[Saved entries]
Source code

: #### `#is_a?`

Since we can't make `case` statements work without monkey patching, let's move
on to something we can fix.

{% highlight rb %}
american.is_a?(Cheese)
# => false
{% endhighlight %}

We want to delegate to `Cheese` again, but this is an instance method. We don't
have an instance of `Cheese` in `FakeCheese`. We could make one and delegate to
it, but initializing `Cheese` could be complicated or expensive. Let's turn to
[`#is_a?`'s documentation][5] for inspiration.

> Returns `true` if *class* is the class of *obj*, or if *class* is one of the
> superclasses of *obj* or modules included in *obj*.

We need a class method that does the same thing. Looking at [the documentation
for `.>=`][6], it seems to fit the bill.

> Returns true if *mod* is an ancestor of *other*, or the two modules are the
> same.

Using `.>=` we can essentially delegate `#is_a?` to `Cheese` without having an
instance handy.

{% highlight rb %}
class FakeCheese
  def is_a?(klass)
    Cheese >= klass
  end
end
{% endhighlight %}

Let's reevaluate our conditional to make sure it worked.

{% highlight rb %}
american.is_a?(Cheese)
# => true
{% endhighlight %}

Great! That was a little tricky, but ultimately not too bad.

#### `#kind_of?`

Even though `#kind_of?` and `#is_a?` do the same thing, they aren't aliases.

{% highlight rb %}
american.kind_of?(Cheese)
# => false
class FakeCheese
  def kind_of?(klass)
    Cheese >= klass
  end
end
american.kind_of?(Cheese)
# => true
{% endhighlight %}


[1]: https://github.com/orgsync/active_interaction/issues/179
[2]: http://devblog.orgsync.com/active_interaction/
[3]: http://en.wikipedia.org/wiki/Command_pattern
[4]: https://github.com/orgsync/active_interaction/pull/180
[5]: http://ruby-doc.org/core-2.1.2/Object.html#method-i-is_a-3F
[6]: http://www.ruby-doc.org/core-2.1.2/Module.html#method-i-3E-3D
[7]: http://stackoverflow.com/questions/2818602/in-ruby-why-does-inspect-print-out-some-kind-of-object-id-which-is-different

§ **Problem description**
Line by line, copy the entries above exactly as they appear.

§ **Exercise result**
Source code

: #### `#is_a?`

Since we can't make `case` statements work without monkey patching, let's move
on to something we can fix.

{% highlight rb %}
american.is_a?(Cheese)
# => false
{% endhighlight %}

We want to delegate to `Cheese` again, but this is an instance method. We don't
have an instance of `Cheese` in `FakeCheese`. We could make one and delegate to
it, but initializing `Cheese` could be complicated or expensive. Let's turn to
[`#is_a?`'s documentation][5] for inspiration.

> Returns `true` if *class* is the class of *obj*, or if *class* is one of the
> superclasses of *obj* or modules included in *obj*.

We need a class method that does the same thing. Looking at [the documentation
for `.>=`][6], it seems to fit the bill.

> Returns true if *mod* is an ancestor of *other*, or the two modules are the
> same.

Using `.>=` we can essentially delegate `#is_a?` to `Cheese` without having an
instance handy.

{% highlight rb %}
class FakeCheese
  def is_a?(klass)
    Cheese >= klass
  end
end
{% endhighlight %}

Let's reevaluate our conditional to make sure it worked.

{% highlight rb %}
american.is_a?(Cheese)
# => true
{% endhighlight %}

Great! That was a little tricky, but ultimately not too bad.

#### `#kind_of?`

Even though `#kind_of?` and `#is_a?` do the same thing, they aren't aliases.

{% highlight rb %}
american.kind_of?(Cheese)
# => false
class FakeCheese
  def kind_of?(klass)
    Cheese >= klass
  end
end
american.kind_of?(Cheese)
# => true
{% endhighlight %}


[1]: https://github.com/orgsync/active_interaction/issues/179
[2]: http://devblog.orgsync.com/active_interaction/
[3]: http://en.wikipedia.org/wiki/Command_pattern
[4]: https://github.com/orgsync/active_interaction/pull/180
[5]: http://ruby-doc.org/core-2.1.2/Object.html#method-i-is_a-3F
[6]: http://www.ruby-doc.org/core-2.1.2/Module.html#method-i-3E-3D
[7]: http://stackoverflow.com/questions/2818602/in-ruby-why-does-inspect-print-out-some-kind-of-object-id-which-is-different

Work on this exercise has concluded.